-- start of SUPPLIED ENTRIES --

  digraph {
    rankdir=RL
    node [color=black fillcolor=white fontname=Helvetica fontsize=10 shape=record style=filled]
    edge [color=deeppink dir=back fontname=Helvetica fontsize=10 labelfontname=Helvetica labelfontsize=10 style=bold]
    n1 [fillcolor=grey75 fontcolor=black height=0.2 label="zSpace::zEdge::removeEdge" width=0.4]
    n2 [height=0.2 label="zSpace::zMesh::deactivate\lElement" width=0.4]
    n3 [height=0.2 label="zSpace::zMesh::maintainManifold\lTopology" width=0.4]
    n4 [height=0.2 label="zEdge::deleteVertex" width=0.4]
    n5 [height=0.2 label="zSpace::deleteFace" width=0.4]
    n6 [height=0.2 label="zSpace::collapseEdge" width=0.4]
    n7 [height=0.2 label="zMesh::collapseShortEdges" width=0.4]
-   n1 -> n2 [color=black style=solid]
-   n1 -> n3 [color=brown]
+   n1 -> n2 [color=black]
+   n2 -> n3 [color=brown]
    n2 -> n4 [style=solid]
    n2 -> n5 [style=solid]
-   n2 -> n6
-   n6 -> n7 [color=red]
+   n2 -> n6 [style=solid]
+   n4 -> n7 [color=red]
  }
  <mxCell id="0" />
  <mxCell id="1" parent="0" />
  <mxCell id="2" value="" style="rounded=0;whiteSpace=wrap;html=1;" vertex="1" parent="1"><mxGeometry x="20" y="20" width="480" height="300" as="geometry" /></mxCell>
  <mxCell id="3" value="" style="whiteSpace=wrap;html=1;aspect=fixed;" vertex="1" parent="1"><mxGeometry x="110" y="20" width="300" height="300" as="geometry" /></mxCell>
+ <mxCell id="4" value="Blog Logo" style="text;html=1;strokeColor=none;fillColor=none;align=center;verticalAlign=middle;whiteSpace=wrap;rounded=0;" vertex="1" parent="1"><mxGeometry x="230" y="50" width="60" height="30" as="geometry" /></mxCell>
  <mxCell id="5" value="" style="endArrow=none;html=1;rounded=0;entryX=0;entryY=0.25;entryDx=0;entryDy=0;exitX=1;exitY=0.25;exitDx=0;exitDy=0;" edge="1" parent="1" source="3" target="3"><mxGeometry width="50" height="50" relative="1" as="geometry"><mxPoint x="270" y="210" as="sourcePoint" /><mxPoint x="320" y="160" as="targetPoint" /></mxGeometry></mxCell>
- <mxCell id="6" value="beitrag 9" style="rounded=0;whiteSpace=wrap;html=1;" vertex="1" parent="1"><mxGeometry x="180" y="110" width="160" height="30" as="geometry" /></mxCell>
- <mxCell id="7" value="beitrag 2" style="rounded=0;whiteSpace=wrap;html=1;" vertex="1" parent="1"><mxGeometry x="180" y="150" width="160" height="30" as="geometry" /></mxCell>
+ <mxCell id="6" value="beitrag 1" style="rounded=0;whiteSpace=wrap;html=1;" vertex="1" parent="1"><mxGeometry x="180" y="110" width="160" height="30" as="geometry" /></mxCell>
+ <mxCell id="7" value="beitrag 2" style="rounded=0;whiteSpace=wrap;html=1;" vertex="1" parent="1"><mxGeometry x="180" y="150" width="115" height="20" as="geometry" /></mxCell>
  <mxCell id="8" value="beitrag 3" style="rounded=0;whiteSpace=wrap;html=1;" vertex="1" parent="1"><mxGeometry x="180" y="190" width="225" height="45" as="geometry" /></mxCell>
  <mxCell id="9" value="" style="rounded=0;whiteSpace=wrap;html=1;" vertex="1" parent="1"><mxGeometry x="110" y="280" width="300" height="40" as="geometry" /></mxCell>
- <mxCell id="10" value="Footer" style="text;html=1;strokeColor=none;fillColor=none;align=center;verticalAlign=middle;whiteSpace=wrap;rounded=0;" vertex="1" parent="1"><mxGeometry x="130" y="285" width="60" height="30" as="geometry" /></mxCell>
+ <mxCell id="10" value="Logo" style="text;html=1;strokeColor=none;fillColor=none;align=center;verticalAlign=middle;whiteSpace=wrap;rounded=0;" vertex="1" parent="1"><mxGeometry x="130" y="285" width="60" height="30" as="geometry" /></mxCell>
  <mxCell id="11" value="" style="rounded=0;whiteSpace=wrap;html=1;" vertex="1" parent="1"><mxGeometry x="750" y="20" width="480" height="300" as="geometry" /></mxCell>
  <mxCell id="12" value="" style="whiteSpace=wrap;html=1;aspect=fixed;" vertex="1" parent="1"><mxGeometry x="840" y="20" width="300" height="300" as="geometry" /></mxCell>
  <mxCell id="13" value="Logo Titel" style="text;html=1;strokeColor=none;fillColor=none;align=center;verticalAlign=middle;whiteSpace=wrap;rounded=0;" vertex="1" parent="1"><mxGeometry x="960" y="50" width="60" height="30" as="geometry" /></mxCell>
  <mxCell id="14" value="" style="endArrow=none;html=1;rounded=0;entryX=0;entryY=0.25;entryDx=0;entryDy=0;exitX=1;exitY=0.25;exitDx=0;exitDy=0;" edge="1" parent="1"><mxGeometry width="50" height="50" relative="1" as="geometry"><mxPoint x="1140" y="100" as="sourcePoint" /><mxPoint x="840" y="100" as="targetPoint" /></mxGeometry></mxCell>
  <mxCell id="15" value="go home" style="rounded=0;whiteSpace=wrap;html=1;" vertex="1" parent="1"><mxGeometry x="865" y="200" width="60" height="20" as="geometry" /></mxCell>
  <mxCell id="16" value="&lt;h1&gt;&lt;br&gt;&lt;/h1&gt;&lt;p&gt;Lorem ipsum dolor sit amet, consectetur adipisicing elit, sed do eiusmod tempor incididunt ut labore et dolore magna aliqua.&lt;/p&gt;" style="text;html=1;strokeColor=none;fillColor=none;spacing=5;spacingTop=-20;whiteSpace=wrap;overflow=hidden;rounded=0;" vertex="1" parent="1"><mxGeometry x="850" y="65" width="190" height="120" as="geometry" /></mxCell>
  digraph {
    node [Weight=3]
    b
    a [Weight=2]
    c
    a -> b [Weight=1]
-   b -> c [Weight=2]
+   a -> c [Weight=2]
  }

-- end of SUPPLIED ENTRIES --
-- start of SUPPLIED ENTRIES --

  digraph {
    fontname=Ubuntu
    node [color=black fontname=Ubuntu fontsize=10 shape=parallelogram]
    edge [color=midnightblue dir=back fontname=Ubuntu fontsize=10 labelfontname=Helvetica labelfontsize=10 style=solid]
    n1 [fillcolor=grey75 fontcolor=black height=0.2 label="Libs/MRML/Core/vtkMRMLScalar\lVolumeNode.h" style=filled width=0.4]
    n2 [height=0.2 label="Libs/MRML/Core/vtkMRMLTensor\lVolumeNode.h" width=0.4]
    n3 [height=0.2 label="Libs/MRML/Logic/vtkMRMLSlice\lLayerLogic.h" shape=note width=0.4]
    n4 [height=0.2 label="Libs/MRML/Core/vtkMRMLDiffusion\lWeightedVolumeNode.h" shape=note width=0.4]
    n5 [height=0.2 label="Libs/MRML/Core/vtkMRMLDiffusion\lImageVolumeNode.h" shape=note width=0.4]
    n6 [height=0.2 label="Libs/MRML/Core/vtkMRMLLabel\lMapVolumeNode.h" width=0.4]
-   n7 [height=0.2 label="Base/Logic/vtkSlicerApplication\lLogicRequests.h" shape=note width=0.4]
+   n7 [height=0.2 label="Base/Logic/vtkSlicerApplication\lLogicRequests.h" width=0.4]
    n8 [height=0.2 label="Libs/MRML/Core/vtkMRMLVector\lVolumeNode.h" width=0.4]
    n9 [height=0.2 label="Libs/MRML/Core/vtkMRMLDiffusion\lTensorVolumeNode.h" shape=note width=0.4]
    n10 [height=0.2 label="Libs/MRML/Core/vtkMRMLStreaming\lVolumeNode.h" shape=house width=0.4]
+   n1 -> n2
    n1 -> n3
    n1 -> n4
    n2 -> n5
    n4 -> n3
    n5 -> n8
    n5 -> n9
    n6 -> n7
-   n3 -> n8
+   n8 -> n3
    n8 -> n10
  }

-- end of SUPPLIED ENTRIES --
-- start of SUPPLIED ENTRIES --

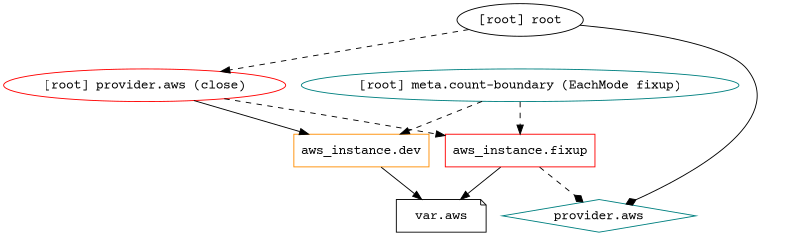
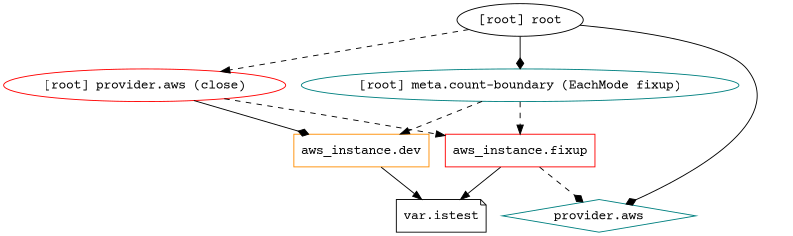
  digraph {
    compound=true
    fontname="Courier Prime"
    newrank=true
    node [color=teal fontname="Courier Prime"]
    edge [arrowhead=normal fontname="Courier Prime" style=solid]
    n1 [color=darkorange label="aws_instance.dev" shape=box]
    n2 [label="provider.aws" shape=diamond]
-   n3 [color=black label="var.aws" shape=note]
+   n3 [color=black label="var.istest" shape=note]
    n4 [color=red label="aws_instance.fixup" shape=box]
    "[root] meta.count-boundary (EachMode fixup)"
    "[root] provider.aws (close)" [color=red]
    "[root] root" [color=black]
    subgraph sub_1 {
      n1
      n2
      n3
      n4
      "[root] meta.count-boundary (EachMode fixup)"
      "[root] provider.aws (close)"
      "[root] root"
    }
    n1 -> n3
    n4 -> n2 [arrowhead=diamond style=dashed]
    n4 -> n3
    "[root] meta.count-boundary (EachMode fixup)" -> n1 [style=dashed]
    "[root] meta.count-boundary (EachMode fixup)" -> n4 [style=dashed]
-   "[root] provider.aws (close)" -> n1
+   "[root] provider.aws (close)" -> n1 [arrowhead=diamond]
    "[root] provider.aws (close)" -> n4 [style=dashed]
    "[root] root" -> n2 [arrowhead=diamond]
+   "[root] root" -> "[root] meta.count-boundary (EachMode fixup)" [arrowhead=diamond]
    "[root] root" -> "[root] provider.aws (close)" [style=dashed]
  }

-- end of SUPPLIED ENTRIES --

■ **PROMPT**:
Locate every line in the records above that contains the string "vtkSlicerApplication" and copy each one in full. Case counts.

■ **ANSWER TO THE PROBLEM**:
-   n7 [height=0.2 label="Base/Logic/vtkSlicerApplication\lLogicRequests.h" shape=note width=0.4]
+   n7 [height=0.2 label="Base/Logic/vtkSlicerApplication\lLogicRequests.h" width=0.4]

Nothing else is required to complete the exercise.